Video shows bizarre hazing ritual at UAlberta

The story sounds like something out of a coming of age college flick: desperate to pledge, students are deprived of sleep, closed into a small, urine-soaked wooden box, and forced to eat their own vomit. All in the name of becoming part of a popular fraternity on campus.

Unfortunately, for a hand full of University of Alberta students, this was allegedly the reality of completing the four-day initiation process to the Delta Kappa Epsilon fraternity. The alleged hazing went beyond an embarrassing experience for these students. It compromised their safety and well being, and begs the question of whether or not the fraternity system needs to undergo some serious changes.

Related: No one wins in campus hazing rituals

Video footage obtained by student newspaper The Gateway, shows the grueling initiation process pledges of the Delta Kappa Epsilon went through in hopes of becoming part of the fraternity in January 2010.

One of the videos shows what one pledge  was subjected to after accidently buying two small cans of beans instead of the one large can the members wanted:  “Do you have a problem following instructions? Because if you do, your life is going to become extremely difficult . . . Do you have a learning disability? Are you retarded?”

The videos progressively get more and more bizarre, according to the Gateway:

“The video also shows the pledges being told to do wall sits, being pressured into taking a bite out of a raw onion, and being pressured into eating raw eggs, to which one brother says, ‘go salmonella.’

Video footage also shows pledges attending an off-campus dinner, where they eat food that is intentionally disgusting and then smoke a cigar as quickly as possible after eating.”

An anonymous source referred to simply as “Joe” in the article explained that after doing this, some pledges get sick and vomit, and are expected to eat it to clear their plates.

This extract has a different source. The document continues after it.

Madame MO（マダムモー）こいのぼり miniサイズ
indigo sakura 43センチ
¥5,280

Joe goes on to describe another hazing method referred to as “the Hilton,” a small wooden box pledges are forced to go into several times during initiation for 15 minutes at a time, which is sometimes covered in ketchup or urinated on beforehand.

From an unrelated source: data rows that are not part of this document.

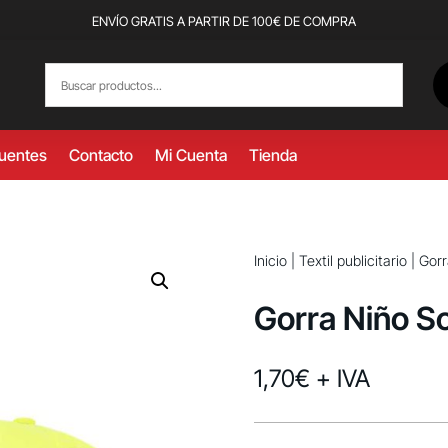
ENVÍO GRATIS A PARTIR DE 100€ DE COMPRA
cuentes
Contacto
Mi Cuenta
Tienda
Inicio
|
Textil publicitario
|
Gorr
Gorra Niño 
1,70
€
+ IVA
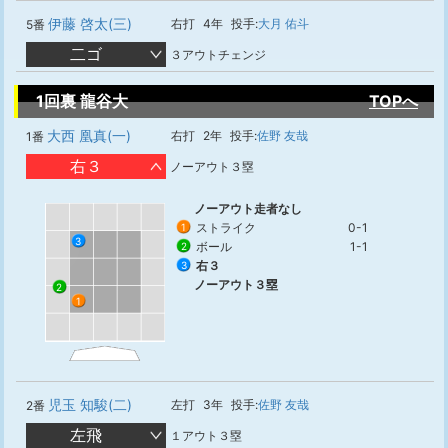
伊藤 啓太(三)
右打
4年
投手:
大月 佑斗
5番
二ゴ
３アウトチェンジ
1回裏 龍谷大
TOPへ
大西 凰真(一)
右打
2年
投手:
佐野 友哉
1番
右３
ノーアウト３塁
ノーアウト走者なし
ストライク
0-1
1
3
ボール
1-1
2
右３
3
ノーアウト３塁
2
1
児玉 知駿(二)
左打
3年
投手:
佐野 友哉
2番
左飛
１アウト３塁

This is not first time the DKE fraternity has been in hot water.  The Yale chapter of the prestigious fraternity, that lists George W. Bush as alumni, came under fire recently after fraternity pledges were heard shouting offensive obscenities at women while marching through the campus. A Youtube video surfaced just days before the Gateway story was published showing students shouting chants such as “My name is Jack, I’m a necrophiliac, I (expletive) dead women,” and “no means yes; yes means anal.” Two cases of sexual assault were also reported in late September at two separate fraternity houses at the University of Minnesota including at a Delta Kappa Epsilon house.

Since the Gateway story was originally released, the U of A has launched an investigation into the allegations, with joint investigations being conducted by the fraternity’s international headquarters and alumni group. More stories also surfaced about the alleged hazing rituals.

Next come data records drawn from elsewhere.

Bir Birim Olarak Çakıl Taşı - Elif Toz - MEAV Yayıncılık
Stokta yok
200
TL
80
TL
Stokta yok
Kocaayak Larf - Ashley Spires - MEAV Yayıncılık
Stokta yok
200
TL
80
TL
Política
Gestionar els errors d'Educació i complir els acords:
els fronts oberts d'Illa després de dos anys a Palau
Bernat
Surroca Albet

While the story is obviously a rare example of a fraternity gone wrong, it is kind of spooky to think that something so alarming could be going on right underneath the noses of a university community. The allegations of hazing at the DKE fraternity at the U of A have done more than just enforce a negative stereotype. As with the cases at Yale and the University of Minnesota, they have brought the whole Greek system into question.

These cases involve more than just an embarrassing prank. They involve the safety and well-being of students.

I agree with Gateway editor in chief Jonn Kmech, who stated that fraternities and sororities are not the problem here, and that the rest of the U of A fraternity and sorority system needs to speak out against these practises in an editorial published shortly after the original article. However, I think that in light of these allegations, these fraternities and sororities need to do more than just openly condemning such actions.

They need to make a conscious effort to prevent such actions from happening again, and demonstrate to the public how they’re doing so. You can condemn an action all you want, but it doesn’t stop it happening over and over again.

The DKE International Risk Management Policy boldly states that the DKE will not condone hazing in any way, along with the acts of sexual abuse and harassment, and use of illegal drugs in their fraternities. Yet it is unclear what methods of accountability DKE has for its fraternities who don’t follow this policy. If it’s unclear in the policy itself, then it’s probably unclear to the several chapters as well what consequences will befall them if they don’t follow it, if any at all.